12. The occupiers' case was that "the City is entitled and obliged to use its own resources to fund emergency housing under Chapter 12. Application to the province for funds is a measure of last resort to be taken when the City lacks the resources to address the situation. The Occupiers are supported by the amicus, submitting that the City can fund housing under Chapter 12 because of its duties to prioritise basic needs under section 153(a) of the Constitution, and sections 1, 4(2) and 73(1) of the Municipal Systems Act. It submits further that cooperative government failed in this case, but the obligations of provincial and national government under principles of cooperative governance and equitable allocation of revenue do not exonerate local government from predicting and planning for basic services, including under Chapter 12".6

13. Thus, the question of how a municipality structures and manages its administration, budgeting and planning processes, to give priority to the basic needs of the community to promote its social and economic development, in reference to its duty under section 4 of the Municipal Systems Act to govern at its own initiative the local government affairs of the local community, fell to be considered.

14. The Court held that relevant to this enquiry too was section 11(3) of the Municipal Structures Act, which provided for the exercise of legislative and executive authority through a number of mechanisms such as the development and adoption of policies, plans, strategies and programmes, including setting targets for delivery; promoting and undertaking development; implementing applicable national and provincial legislation and its by-laws; preparing, approving and implementing its budgets; and doing anything else within its legislative and executive competence.7

15. "Finally section 23(1) places an obligation on municipalities to undertake "developmentally-oriented planning" in order to ensure that they achieve the objects of local government in section 152 of the Constitution, give effect to their developmental duties in section 153 of the Constitution and "together with other organs of state contribute to the progressive realisation of the fundamental rights contained in sections 25 and 26 of the Constitution"
========================================
__TASK INSTRUCTIONS__.
**A)** In the passage on municipal housing duties, list each mechanism that section 11(3) of the Municipal Structures Act is said to provide for exercising legislative and executive authority.
**B)** Transcribe the part of the passage on municipal housing duties that opens with the words containing "13. Thus, the" and closes with "to be considered.".
The items after this are separate material and not part of the passage above.

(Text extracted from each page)
========================================
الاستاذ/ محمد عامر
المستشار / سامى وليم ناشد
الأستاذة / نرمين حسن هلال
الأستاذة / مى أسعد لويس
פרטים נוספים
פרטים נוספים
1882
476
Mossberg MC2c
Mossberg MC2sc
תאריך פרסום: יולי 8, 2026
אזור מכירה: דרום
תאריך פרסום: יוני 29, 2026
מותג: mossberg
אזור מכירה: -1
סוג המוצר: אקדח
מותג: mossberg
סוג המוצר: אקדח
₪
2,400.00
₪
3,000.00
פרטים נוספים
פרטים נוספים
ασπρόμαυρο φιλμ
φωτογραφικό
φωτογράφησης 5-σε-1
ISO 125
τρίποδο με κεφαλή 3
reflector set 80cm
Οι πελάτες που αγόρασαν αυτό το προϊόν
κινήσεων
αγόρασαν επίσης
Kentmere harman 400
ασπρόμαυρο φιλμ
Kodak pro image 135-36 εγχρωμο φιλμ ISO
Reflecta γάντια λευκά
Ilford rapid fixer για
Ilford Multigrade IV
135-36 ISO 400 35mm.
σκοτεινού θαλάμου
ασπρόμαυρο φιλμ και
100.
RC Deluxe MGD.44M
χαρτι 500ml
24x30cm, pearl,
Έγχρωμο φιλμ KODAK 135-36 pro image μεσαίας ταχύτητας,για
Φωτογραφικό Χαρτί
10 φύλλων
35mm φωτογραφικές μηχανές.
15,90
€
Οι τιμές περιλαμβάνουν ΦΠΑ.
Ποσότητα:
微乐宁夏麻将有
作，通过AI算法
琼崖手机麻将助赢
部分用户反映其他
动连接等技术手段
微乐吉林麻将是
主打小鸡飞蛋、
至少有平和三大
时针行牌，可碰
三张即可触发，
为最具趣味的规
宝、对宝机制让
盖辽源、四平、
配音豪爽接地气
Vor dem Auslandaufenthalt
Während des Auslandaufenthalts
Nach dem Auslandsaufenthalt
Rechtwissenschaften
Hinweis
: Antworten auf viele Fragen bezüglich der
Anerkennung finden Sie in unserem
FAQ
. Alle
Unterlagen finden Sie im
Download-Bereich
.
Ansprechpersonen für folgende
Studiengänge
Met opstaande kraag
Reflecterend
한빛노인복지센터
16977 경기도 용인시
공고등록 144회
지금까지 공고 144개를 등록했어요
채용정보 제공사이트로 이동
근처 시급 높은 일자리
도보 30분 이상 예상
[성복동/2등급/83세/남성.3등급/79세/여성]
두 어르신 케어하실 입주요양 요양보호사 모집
========================================
__SOLVED PROBLEMS__.
**A)**
- The development and adoption of policies, plans, strategies and programmes, including setting targets for delivery
- Promoting and undertaking development
- Implementing applicable national and provincial legislation and its by-laws
- Preparing, approving and implementing its budgets
- Doing anything else within its legislative and executive competence

**B)**
13. Thus, the question of how a municipality structures and manages its administration, budgeting and planning processes, to give priority to the basic needs of the community to promote its social and economic development, in reference to its duty under section 4 of the Municipal Systems Act to govern at its own initiative the local government affairs of the local community, fell to be considered.